Living with the aftermath of Chernobyl

Chornobyl (also Chernobyl), site of the world’s worst nuclear accident, is one of the most radioactive areas on the planet.

According to an April 26, 2006 article in The Guardian, the fallout damage was roughly the equivalent of 400 Hiroshima nuclear bombs. 

When the core of reactor number four at the Chernobyl Nuclear Power Plant exploded on April 26, 1986  it caused fires, a nuclear meltdown, and sent out a radioactive cloud that blanketed Ukraine, Belarus, Scandinavia and Western Europe.

The official Soviet death toll was 31 people. However in reality, the actual toll is more likely in the area of 250,000 and rising.

Soviet authorities had hoped (and tried) to keep the world ignorant of the accident. However, word soon began to spread via amateur (HAM and shortwave) radio, confirming the source of the sudden and substantially increased amounts of radiation in the atmosphere.

The Chernobyl nuclear disaster drastically transformed the lives of thousands of people in Ukraine and Belarus. Even today, Ukraine continues to cope with the long-term health, economic and environmental consequences of this preventable disaster.

Ukrainian American writer and film-maker Irene Zabytko is the author of The Sky Unwashed, a novel about the the elderly people who insist on living, as they always have, in their homes in the Chornobyl Exclusion Zone, the highly irradiated 30 kilometer area surrounding the site of the 1986 explosion. (Available through Amazon.)

She has also spent several years documenting this tragedy on film, featuring their lives in a documentary film she is spearheading, called Life In The Dead Zone.
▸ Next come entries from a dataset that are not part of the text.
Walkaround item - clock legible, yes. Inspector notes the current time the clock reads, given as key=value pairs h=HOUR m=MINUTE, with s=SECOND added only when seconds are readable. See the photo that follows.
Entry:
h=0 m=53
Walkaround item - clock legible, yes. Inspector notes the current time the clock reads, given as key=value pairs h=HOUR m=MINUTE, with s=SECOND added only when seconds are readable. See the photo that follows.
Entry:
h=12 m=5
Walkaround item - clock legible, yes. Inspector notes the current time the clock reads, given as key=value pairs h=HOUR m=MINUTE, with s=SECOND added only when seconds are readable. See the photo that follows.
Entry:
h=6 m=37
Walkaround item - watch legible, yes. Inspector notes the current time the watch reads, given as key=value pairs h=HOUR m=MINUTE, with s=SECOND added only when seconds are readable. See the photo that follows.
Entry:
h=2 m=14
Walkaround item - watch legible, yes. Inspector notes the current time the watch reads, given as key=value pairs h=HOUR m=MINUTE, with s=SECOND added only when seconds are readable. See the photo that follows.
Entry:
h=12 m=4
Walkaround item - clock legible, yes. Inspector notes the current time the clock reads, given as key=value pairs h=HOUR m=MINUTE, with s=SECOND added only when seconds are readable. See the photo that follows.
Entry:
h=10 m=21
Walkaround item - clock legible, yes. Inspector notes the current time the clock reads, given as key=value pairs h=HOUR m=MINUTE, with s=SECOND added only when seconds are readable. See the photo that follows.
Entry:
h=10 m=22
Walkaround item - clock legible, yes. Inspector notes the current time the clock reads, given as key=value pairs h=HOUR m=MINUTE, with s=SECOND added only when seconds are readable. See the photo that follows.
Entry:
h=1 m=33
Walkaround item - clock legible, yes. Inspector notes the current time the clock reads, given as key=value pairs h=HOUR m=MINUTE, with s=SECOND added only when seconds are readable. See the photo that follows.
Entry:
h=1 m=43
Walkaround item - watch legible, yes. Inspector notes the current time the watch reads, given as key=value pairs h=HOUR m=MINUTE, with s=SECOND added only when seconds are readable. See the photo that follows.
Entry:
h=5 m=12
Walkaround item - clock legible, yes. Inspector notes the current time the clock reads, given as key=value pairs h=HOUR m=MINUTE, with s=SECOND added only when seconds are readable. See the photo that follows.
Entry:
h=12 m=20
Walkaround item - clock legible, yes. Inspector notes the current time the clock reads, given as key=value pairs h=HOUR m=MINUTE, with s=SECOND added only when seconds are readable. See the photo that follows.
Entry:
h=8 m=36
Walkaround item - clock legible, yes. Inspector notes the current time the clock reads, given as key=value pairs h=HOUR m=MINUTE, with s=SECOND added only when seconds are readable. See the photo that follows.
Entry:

Irene and her film crew at Wheat Street Productions, Inc. have already released an award-winning film short, Epiphany At Chornobyl, based on the soon-to-be-released documentary. Here's the trailer:

More information about the film can be found at the film's website.

Irene is still in need of funding to complete her project. Please consider supporting her efforts with a donation.

On May 1, 2011, Irene was a guest on Nash Holos Ukrainian Roots Radio. We talked about her film and her travels to the Chornobyl Dead Zone to research and shoot the film. You can listen to the interview here.

Today is the 26th anniversary of the Chernobyl nuclear disaster.

Human beings are not good at learning from the mistakes of the past. But at least on this day in history, once a year, let us not forget ... and let us not make light of the awful legacy it left behind.